Rules should be rules. Rules should be unilateral regardless of sex, race, disability or anything else that could come into play. A teacher should write referrals based on the rule and if the student violated the rule. The dean/principal is the one who hands out the punishment unless this has changed since I was a student. At that point what that punishment consist of is left up to the discretion based on the circumstances of the individual. If misconduct at the handing out of the punishment occurs then the administration superintendent, school board take over dealing with the dean/ principal.

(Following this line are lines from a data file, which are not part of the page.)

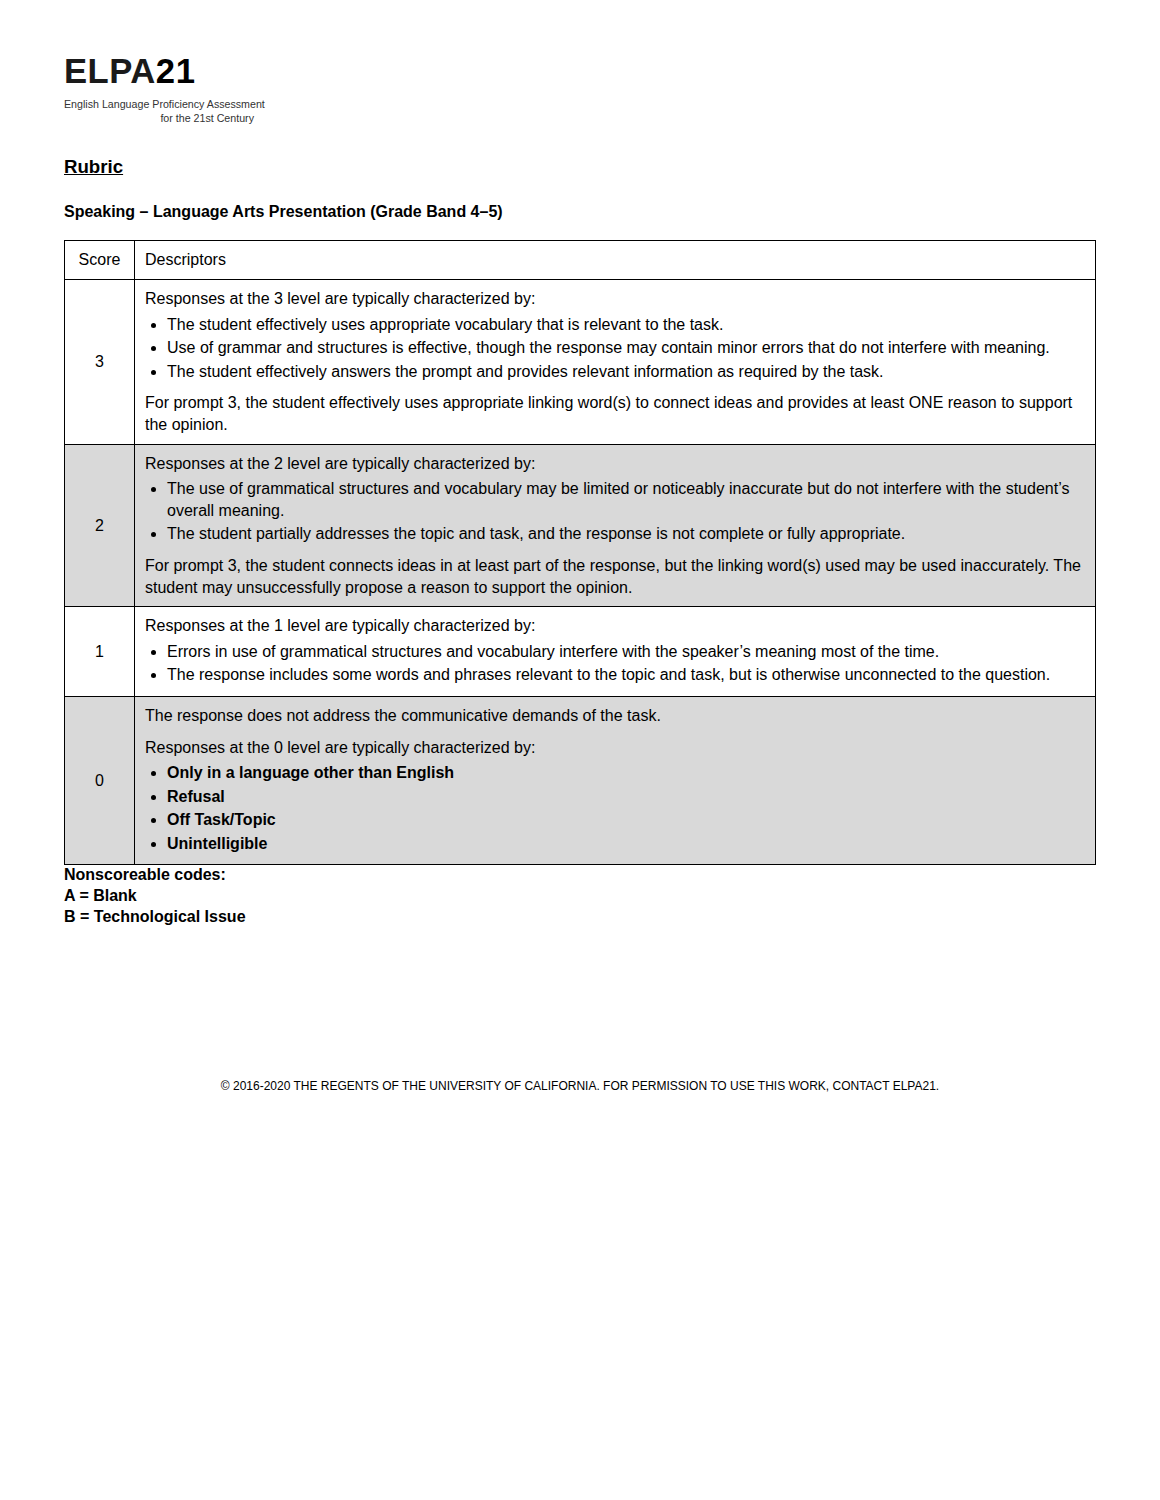ELPA21
English Language Proficiency Assessment for the 21st Century
Rubric
Speaking – Language Arts Presentation (Grade Band 4–5)
| Score | Descriptors |
| --- | --- |
| 3 | Responses at the 3 level are typically characterized by: The student effectively uses appropriate vocabulary that is relevant to the task. Use of grammar and structures is effective, though the response may contain minor errors that do not interfere with meaning. The student effectively answers the prompt and provides relevant information as required by the task. For prompt 3, the student effectively uses appropriate linking word(s) to connect ideas and provides at least ONE reason to support the opinion. |
| 2 | Responses at the 2 level are typically characterized by: The use of grammatical structures and vocabulary may be limited or noticeably inaccurate but do not interfere with the student’s overall meaning. The student partially addresses the topic and task, and the response is not complete or fully appropriate. For prompt 3, the student connects ideas in at least part of the response, but the linking word(s) used may be used inaccurately. The student may unsuccessfully propose a reason to support the opinion. |
| 1 | Responses at the 1 level are typically characterized by: Errors in use of grammatical structures and vocabulary interfere with the speaker’s meaning most of the time. The response includes some words and phrases relevant to the topic and task, but is otherwise unconnected to the question. |
| 0 | The response does not address the communicative demands of the task. Responses at the 0 level are typically characterized by: Only in a language other than English Refusal Off Task/Topic Unintelligible |
Nonscoreable codes:
A = Blank
B = Technological Issue
© 2016-2020 THE REGENTS OF THE UNIVERSITY OF CALIFORNIA. FOR PERMISSION TO USE THIS WORK, CONTACT ELPA21.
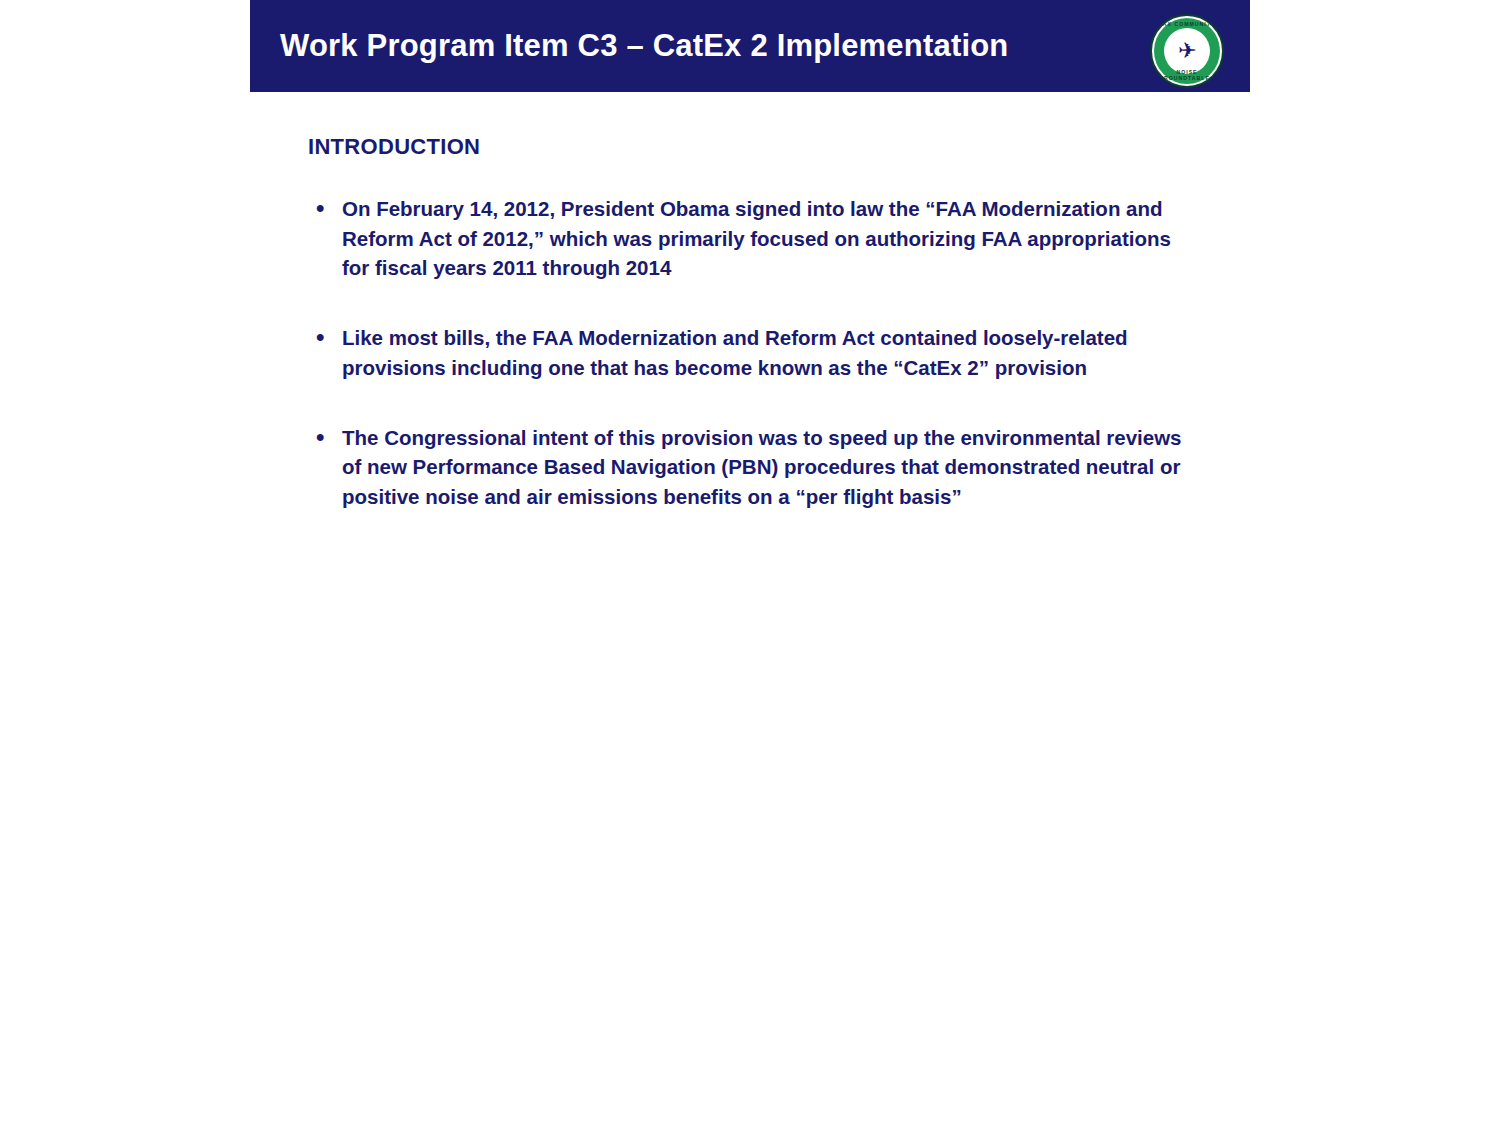Work Program Item C3 – CatEx 2 Implementation
LAX Community
✈
Noise Roundtable
INTRODUCTION
On February 14, 2012, President Obama signed into law the “FAA Modernization and Reform Act of 2012,” which was primarily focused on authorizing FAA appropriations for fiscal years 2011 through 2014
Like most bills, the FAA Modernization and Reform Act contained loosely-related provisions including one that has become known as the “CatEx 2” provision
The Congressional intent of this provision was to speed up the environmental reviews of new Performance Based Navigation (PBN) procedures that demonstrated neutral or positive noise and air emissions benefits on a “per flight basis”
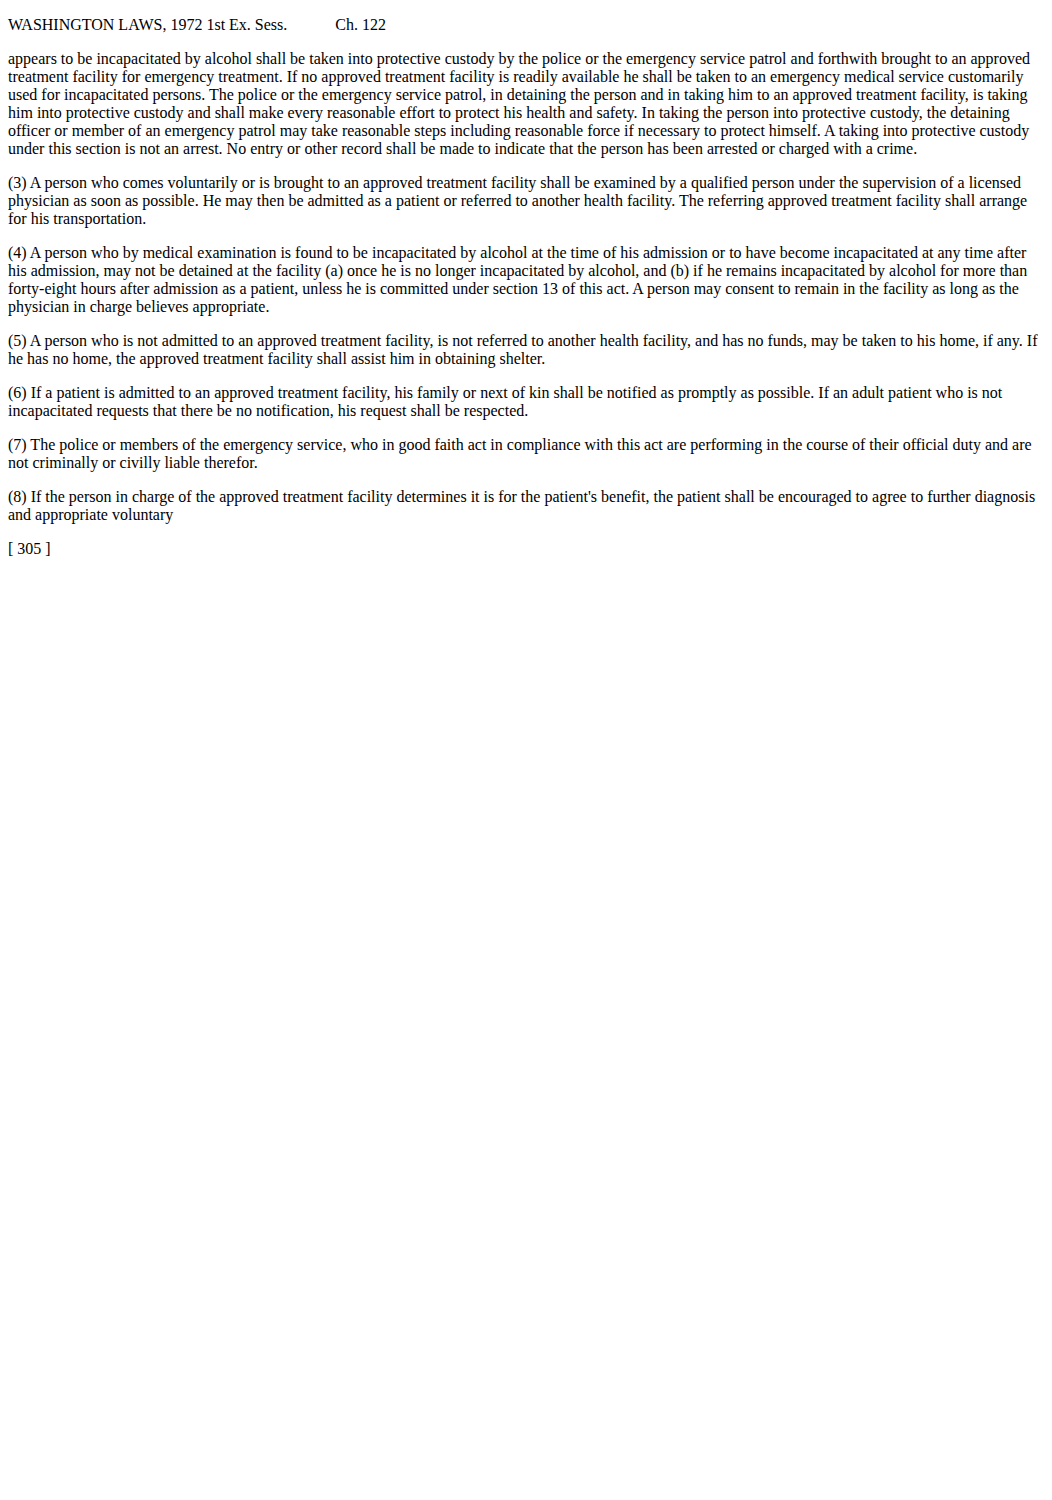WASHINGTON LAWS, 1972 1st Ex. Sess. Ch. 122
appears to be incapacitated by alcohol shall be taken into protective custody by the police or the emergency service patrol and forthwith brought to an approved treatment facility for emergency treatment. If no approved treatment facility is readily available he shall be taken to an emergency medical service customarily used for incapacitated persons. The police or the emergency service patrol, in detaining the person and in taking him to an approved treatment facility, is taking him into protective custody and shall make every reasonable effort to protect his health and safety. In taking the person into protective custody, the detaining officer or member of an emergency patrol may take reasonable steps including reasonable force if necessary to protect himself. A taking into protective custody under this section is not an arrest. No entry or other record shall be made to indicate that the person has been arrested or charged with a crime.
(3) A person who comes voluntarily or is brought to an approved treatment facility shall be examined by a qualified person under the supervision of a licensed physician as soon as possible. He may then be admitted as a patient or referred to another health facility. The referring approved treatment facility shall arrange for his transportation.
(4) A person who by medical examination is found to be incapacitated by alcohol at the time of his admission or to have become incapacitated at any time after his admission, may not be detained at the facility (a) once he is no longer incapacitated by alcohol, and (b) if he remains incapacitated by alcohol for more than forty-eight hours after admission as a patient, unless he is committed under section 13 of this act. A person may consent to remain in the facility as long as the physician in charge believes appropriate.
(5) A person who is not admitted to an approved treatment facility, is not referred to another health facility, and has no funds, may be taken to his home, if any. If he has no home, the approved treatment facility shall assist him in obtaining shelter.
(6) If a patient is admitted to an approved treatment facility, his family or next of kin shall be notified as promptly as possible. If an adult patient who is not incapacitated requests that there be no notification, his request shall be respected.
(7) The police or members of the emergency service, who in good faith act in compliance with this act are performing in the course of their official duty and are not criminally or civilly liable therefor.
(8) If the person in charge of the approved treatment facility determines it is for the patient's benefit, the patient shall be encouraged to agree to further diagnosis and appropriate voluntary
[ 305 ]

Isn’t this how it should go? Doesn’t this protect/cover everyone involved and is this not the best procedure to insure uniformity for everyone involved?

anonymous

I am a teacher in the SBAC. The negative comments about the 50% grading systems saddens me. Not because the 50% system will change or grant some super academic benefit to undeserving students. Some of the comments expose and defend a MINDSET of MICROAGRESSIONS and UNCOMPASSIONATE teaching. In particular some of the comments from certain teachers are alarming. This is WHY:
Due to NO Fault of their own the MAJORITY of Low performing Students have been NEGLECTED by Teachers in the LOWER GRADES. That is the only way I can say it with accuracy. This fact is not a SLAM on Job Performance at ALL. Teachers are not Taught how to differentiate the psychological hindrances nor are they expected to be Psychologist and diagnose student trauma issues. Students that are the product of Trauma ridden environments are NOT LAZY or necessarily APATHETIC about Learning. They are Lost in a system that requires performance but has not PASSIONATELY EMBRACED and SHOWED THEM through compassionate TEACHING how to LEARN REGARDLESS of their CIRCUMSTANCIAL TRAUMA. All kids enter preschool excited about the Journey. In the Elementary Grades student excitement about performance in a manner that GARNERS the APPROVAL of their BELOVED TEACHER is NORMAL. Unfortunately, a change occurs in the process of completing High School. WHY??
The Official 50% scale is definitely not the fix, but it provides an option to help repair DAMAGE the student had no control over.

Real Gainesville Citizen and Voter

“School board kills 50% grade minimum”: Thank goodness!

Dennis

School Board decides to lower standards since they are incompetent to raise test scores.